**What this task involves**: Below are the records; they must be reproduced verbatim.

(Stored items from a collection)
——————————

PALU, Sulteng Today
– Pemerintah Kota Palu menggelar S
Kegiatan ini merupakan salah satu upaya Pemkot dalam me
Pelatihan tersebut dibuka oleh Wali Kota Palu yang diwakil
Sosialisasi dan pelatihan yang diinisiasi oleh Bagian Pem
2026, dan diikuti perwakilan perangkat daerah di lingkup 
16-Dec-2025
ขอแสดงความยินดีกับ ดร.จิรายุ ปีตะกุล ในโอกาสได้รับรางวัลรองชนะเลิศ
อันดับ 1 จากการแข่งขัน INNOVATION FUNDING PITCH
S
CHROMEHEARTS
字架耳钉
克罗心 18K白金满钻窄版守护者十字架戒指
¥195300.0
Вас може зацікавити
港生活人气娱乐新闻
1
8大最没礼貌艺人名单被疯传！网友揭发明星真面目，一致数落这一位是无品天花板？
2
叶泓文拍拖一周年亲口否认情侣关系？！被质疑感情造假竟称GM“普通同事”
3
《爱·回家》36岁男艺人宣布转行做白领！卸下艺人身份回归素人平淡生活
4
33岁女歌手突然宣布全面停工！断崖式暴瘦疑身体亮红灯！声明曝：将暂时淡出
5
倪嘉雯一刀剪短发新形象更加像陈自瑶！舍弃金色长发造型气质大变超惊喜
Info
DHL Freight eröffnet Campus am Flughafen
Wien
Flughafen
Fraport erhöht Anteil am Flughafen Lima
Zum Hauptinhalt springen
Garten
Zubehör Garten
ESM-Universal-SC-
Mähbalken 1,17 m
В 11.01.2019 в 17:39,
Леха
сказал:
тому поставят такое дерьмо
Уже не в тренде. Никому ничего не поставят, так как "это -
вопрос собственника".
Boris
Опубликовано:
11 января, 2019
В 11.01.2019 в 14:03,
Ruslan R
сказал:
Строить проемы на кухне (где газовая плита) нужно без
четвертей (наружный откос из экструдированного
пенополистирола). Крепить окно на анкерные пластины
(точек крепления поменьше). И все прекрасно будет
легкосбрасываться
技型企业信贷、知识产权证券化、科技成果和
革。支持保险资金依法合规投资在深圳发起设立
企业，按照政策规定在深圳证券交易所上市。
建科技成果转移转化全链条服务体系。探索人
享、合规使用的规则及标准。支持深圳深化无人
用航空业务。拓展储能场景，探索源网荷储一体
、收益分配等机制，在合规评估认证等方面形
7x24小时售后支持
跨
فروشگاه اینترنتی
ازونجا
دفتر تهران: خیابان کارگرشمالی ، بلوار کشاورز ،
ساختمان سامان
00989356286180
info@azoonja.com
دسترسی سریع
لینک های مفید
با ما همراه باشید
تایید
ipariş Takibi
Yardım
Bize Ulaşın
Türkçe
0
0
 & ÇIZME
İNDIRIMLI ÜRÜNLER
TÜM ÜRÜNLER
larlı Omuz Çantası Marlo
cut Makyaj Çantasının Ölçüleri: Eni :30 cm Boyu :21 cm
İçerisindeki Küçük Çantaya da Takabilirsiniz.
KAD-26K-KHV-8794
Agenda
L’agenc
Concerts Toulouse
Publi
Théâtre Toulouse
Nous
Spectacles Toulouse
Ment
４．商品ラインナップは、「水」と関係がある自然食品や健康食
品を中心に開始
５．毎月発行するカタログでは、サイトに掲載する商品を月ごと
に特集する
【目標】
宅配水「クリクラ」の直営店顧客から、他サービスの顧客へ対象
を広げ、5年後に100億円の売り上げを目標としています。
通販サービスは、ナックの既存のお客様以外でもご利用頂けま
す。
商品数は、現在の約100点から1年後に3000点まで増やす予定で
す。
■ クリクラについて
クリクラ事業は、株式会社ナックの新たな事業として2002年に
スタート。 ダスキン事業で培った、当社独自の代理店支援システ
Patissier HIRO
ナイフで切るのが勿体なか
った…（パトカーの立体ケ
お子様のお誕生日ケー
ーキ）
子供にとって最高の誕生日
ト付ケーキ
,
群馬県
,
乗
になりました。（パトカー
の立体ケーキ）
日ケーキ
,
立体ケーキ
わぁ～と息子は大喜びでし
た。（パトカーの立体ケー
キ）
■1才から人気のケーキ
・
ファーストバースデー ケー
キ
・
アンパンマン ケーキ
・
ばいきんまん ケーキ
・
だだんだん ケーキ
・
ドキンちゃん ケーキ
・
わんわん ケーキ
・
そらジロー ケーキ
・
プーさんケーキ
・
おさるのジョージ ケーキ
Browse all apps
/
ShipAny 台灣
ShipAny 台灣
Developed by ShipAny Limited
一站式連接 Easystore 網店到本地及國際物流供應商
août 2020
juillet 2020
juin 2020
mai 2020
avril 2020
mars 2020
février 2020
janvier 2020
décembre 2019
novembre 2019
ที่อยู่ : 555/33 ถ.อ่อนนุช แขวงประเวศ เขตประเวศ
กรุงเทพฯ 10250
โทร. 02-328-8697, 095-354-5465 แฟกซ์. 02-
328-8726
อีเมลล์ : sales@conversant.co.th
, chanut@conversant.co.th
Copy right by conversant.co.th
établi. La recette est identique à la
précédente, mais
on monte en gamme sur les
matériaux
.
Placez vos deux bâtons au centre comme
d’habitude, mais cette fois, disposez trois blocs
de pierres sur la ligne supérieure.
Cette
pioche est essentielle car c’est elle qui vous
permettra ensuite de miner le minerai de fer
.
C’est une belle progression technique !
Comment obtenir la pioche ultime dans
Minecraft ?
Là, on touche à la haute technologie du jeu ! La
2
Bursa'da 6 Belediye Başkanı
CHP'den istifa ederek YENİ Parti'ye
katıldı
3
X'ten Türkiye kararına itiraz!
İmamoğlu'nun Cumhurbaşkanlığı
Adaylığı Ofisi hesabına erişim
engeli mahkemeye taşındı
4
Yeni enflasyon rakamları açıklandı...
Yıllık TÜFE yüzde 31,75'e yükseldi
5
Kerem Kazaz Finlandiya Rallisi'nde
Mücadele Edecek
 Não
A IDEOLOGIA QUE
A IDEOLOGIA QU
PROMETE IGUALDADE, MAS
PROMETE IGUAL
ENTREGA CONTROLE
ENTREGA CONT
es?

——————————

**Answer to this problem**:
PALU, Sulteng Today
– Pemerintah Kota Palu menggelar S
Kegiatan ini merupakan salah satu upaya Pemkot dalam me
Pelatihan tersebut dibuka oleh Wali Kota Palu yang diwakil
Sosialisasi dan pelatihan yang diinisiasi oleh Bagian Pem
2026, dan diikuti perwakilan perangkat daerah di lingkup 
16-Dec-2025
ขอแสดงความยินดีกับ ดร.จิรายุ ปีตะกุล ในโอกาสได้รับรางวัลรองชนะเลิศ
อันดับ 1 จากการแข่งขัน INNOVATION FUNDING PITCH
S
CHROMEHEARTS
字架耳钉
克罗心 18K白金满钻窄版守护者十字架戒指
¥195300.0
Вас може зацікавити
港生活人气娱乐新闻
1
8大最没礼貌艺人名单被疯传！网友揭发明星真面目，一致数落这一位是无品天花板？
2
叶泓文拍拖一周年亲口否认情侣关系？！被质疑感情造假竟称GM“普通同事”
3
《爱·回家》36岁男艺人宣布转行做白领！卸下艺人身份回归素人平淡生活
4
33岁女歌手突然宣布全面停工！断崖式暴瘦疑身体亮红灯！声明曝：将暂时淡出
5
倪嘉雯一刀剪短发新形象更加像陈自瑶！舍弃金色长发造型气质大变超惊喜
Info
DHL Freight eröffnet Campus am Flughafen
Wien
Flughafen
Fraport erhöht Anteil am Flughafen Lima
Zum Hauptinhalt springen
Garten
Zubehör Garten
ESM-Universal-SC-
Mähbalken 1,17 m
В 11.01.2019 в 17:39,
Леха
сказал:
тому поставят такое дерьмо
Уже не в тренде. Никому ничего не поставят, так как "это -
вопрос собственника".
Boris
Опубликовано:
11 января, 2019
В 11.01.2019 в 14:03,
Ruslan R
сказал:
Строить проемы на кухне (где газовая плита) нужно без
четвертей (наружный откос из экструдированного
пенополистирола). Крепить окно на анкерные пластины
(точек крепления поменьше). И все прекрасно будет
легкосбрасываться
技型企业信贷、知识产权证券化、科技成果和
革。支持保险资金依法合规投资在深圳发起设立
企业，按照政策规定在深圳证券交易所上市。
建科技成果转移转化全链条服务体系。探索人
享、合规使用的规则及标准。支持深圳深化无人
用航空业务。拓展储能场景，探索源网荷储一体
、收益分配等机制，在合规评估认证等方面形
7x24小时售后支持
跨
فروشگاه اینترنتی
ازونجا
دفتر تهران: خیابان کارگرشمالی ، بلوار کشاورز ،
ساختمان سامان
00989356286180
info@azoonja.com
دسترسی سریع
لینک های مفید
با ما همراه باشید
تایید
ipariş Takibi
Yardım
Bize Ulaşın
Türkçe
0
0
 & ÇIZME
İNDIRIMLI ÜRÜNLER
TÜM ÜRÜNLER
larlı Omuz Çantası Marlo
cut Makyaj Çantasının Ölçüleri: Eni :30 cm Boyu :21 cm
İçerisindeki Küçük Çantaya da Takabilirsiniz.
KAD-26K-KHV-8794
Agenda
L’agenc
Concerts Toulouse
Publi
Théâtre Toulouse
Nous
Spectacles Toulouse
Ment
４．商品ラインナップは、「水」と関係がある自然食品や健康食
品を中心に開始
５．毎月発行するカタログでは、サイトに掲載する商品を月ごと
に特集する
【目標】
宅配水「クリクラ」の直営店顧客から、他サービスの顧客へ対象
を広げ、5年後に100億円の売り上げを目標としています。
通販サービスは、ナックの既存のお客様以外でもご利用頂けま
す。
商品数は、現在の約100点から1年後に3000点まで増やす予定で
す。
■ クリクラについて
クリクラ事業は、株式会社ナックの新たな事業として2002年に
スタート。 ダスキン事業で培った、当社独自の代理店支援システ
Patissier HIRO
ナイフで切るのが勿体なか
った…（パトカーの立体ケ
お子様のお誕生日ケー
ーキ）
子供にとって最高の誕生日
ト付ケーキ
,
群馬県
,
乗
になりました。（パトカー
の立体ケーキ）
日ケーキ
,
立体ケーキ
わぁ～と息子は大喜びでし
た。（パトカーの立体ケー
キ）
■1才から人気のケーキ
・
ファーストバースデー ケー
キ
・
アンパンマン ケーキ
・
ばいきんまん ケーキ
・
だだんだん ケーキ
・
ドキンちゃん ケーキ
・
わんわん ケーキ
・
そらジロー ケーキ
・
プーさんケーキ
・
おさるのジョージ ケーキ
Browse all apps
/
ShipAny 台灣
ShipAny 台灣
Developed by ShipAny Limited
一站式連接 Easystore 網店到本地及國際物流供應商
août 2020
juillet 2020
juin 2020
mai 2020
avril 2020
mars 2020
février 2020
janvier 2020
décembre 2019
novembre 2019
ที่อยู่ : 555/33 ถ.อ่อนนุช แขวงประเวศ เขตประเวศ
กรุงเทพฯ 10250
โทร. 02-328-8697, 095-354-5465 แฟกซ์. 02-
328-8726
อีเมลล์ : sales@conversant.co.th
, chanut@conversant.co.th
Copy right by conversant.co.th
établi. La recette est identique à la
précédente, mais
on monte en gamme sur les
matériaux
.
Placez vos deux bâtons au centre comme
d’habitude, mais cette fois, disposez trois blocs
de pierres sur la ligne supérieure.
Cette
pioche est essentielle car c’est elle qui vous
permettra ensuite de miner le minerai de fer
.
C’est une belle progression technique !
Comment obtenir la pioche ultime dans
Minecraft ?
Là, on touche à la haute technologie du jeu ! La
2
Bursa'da 6 Belediye Başkanı
CHP'den istifa ederek YENİ Parti'ye
katıldı
3
X'ten Türkiye kararına itiraz!
İmamoğlu'nun Cumhurbaşkanlığı
Adaylığı Ofisi hesabına erişim
engeli mahkemeye taşındı
4
Yeni enflasyon rakamları açıklandı...
Yıllık TÜFE yüzde 31,75'e yükseldi
5
Kerem Kazaz Finlandiya Rallisi'nde
Mücadele Edecek
 Não
A IDEOLOGIA QUE
A IDEOLOGIA QU
PROMETE IGUALDADE, MAS
PROMETE IGUAL
ENTREGA CONTROLE
ENTREGA CONT
es?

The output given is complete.